» **ACTIONS TO TAKE**:
(a) Print the part of the patch thread from "diff --git a/Documentation/filesystems/00-INDEX" up to and including "the XFS filesystem.".
(b) In the patch thread, what word does Zheng Liu say should replace "rbtrees"?

Patchwork [RFC,v3,13/13] vfs: add documentation

login
register
mail settings
Submitter Zhiyong Wu
Date Oct. 10, 2012, 10:07 a.m.
Message ID <1349863655-29320-14-git-send-email-zwu.kernel@gmail.com>
Download mbox | patch
Permalink /patch/190596/
State Not Applicable
Headers show

Comments

Zhiyong Wu - Oct. 10, 2012, 10:07 a.m.
From: Zhi Yong Wu <wuzhy@linux.vnet.ibm.com>

Signed-off-by: Zhi Yong Wu <wuzhy@linux.vnet.ibm.com>
---
 Documentation/filesystems/00-INDEX         |    2 +
 Documentation/filesystems/hot_tracking.txt |  165 ++++++++++++++++++++++++++++
 2 files changed, 167 insertions(+), 0 deletions(-)
 create mode 100644 Documentation/filesystems/hot_tracking.txt
Zheng Liu - Oct. 15, 2012, 12:35 a.m.
Hi Zhi Yong,

[cut...]
> +3. The Design
> +
> +These include the following parts:
> +
> +    * Hooks in existing vfs functions to track data access frequency
> +
> +    * New rbtrees for tracking access frequency of inodes and sub-file
             ^^^^^^^ s/rbtrees/radix-trees
> +ranges (hot_rb.c)
           ^^^^^^^^ Now it seems that all codes are in the same file.

Regards,
Zheng
--
To unsubscribe from this list: send the line "unsubscribe linux-ext4" in
the body of a message to majordomo@vger.kernel.org
More majordomo info at  http://vger.kernel.org/majordomo-info.html
Zhiyong Wu - Oct. 15, 2012, 7:04 a.m.
On Mon, Oct 15, 2012 at 8:35 AM, Zheng Liu <gnehzuil.liu@gmail.com> wrote:
> Hi Zhi Yong,
>
> [cut...]
>> +3. The Design
>> +
>> +These include the following parts:
>> +
>> +    * Hooks in existing vfs functions to track data access frequency
>> +
>> +    * New rbtrees for tracking access frequency of inodes and sub-file
>              ^^^^^^^ s/rbtrees/radix-trees
>> +ranges (hot_rb.c)
>            ^^^^^^^^ Now it seems that all codes are in the same file.
HI, Zheng,

Good catch, i will update them, thanks.
>
> Regards,
> Zheng

Patch

diff --git a/Documentation/filesystems/00-INDEX b/Documentation/filesystems/00-INDEX
index 8c624a1..b68bdff 100644
--- a/Documentation/filesystems/00-INDEX
+++ b/Documentation/filesystems/00-INDEX
@@ -118,3 +118,5 @@  xfs.txt
 	- info and mount options for the XFS filesystem.
 xip.txt
 	- info on execute-in-place for file mappings.

» **GIVEN RECORDS**:
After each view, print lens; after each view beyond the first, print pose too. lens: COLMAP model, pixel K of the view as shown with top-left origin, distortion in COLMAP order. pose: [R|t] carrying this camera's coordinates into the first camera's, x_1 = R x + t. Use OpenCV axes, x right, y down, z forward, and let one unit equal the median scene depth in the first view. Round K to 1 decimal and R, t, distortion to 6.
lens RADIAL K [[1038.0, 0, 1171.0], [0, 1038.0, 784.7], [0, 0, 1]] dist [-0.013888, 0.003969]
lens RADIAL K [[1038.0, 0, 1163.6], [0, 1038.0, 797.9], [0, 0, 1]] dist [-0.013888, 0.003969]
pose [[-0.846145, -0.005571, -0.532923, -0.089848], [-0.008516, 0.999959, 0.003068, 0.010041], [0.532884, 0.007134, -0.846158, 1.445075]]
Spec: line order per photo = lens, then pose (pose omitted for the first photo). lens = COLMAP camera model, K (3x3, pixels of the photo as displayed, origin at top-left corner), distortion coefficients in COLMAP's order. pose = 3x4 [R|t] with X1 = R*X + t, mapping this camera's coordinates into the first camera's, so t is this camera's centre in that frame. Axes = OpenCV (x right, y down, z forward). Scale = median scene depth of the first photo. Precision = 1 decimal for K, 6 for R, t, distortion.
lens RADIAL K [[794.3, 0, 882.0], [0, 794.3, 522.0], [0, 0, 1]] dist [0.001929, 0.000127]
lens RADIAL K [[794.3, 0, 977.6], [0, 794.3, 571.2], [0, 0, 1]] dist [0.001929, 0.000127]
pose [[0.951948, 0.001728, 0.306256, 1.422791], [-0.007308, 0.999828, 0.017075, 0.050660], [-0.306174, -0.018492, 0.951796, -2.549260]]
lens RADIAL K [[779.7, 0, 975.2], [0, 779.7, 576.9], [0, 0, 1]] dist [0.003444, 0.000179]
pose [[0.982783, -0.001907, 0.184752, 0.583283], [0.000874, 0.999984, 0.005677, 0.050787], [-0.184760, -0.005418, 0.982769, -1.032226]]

» **COMPLETED EXERCISE**:
(a)
diff --git a/Documentation/filesystems/00-INDEX b/Documentation/filesystems/00-INDEX
index 8c624a1..b68bdff 100644
--- a/Documentation/filesystems/00-INDEX
+++ b/Documentation/filesystems/00-INDEX
@@ -118,3 +118,5 @@  xfs.txt
 	- info and mount options for the XFS filesystem.

(b) radix-trees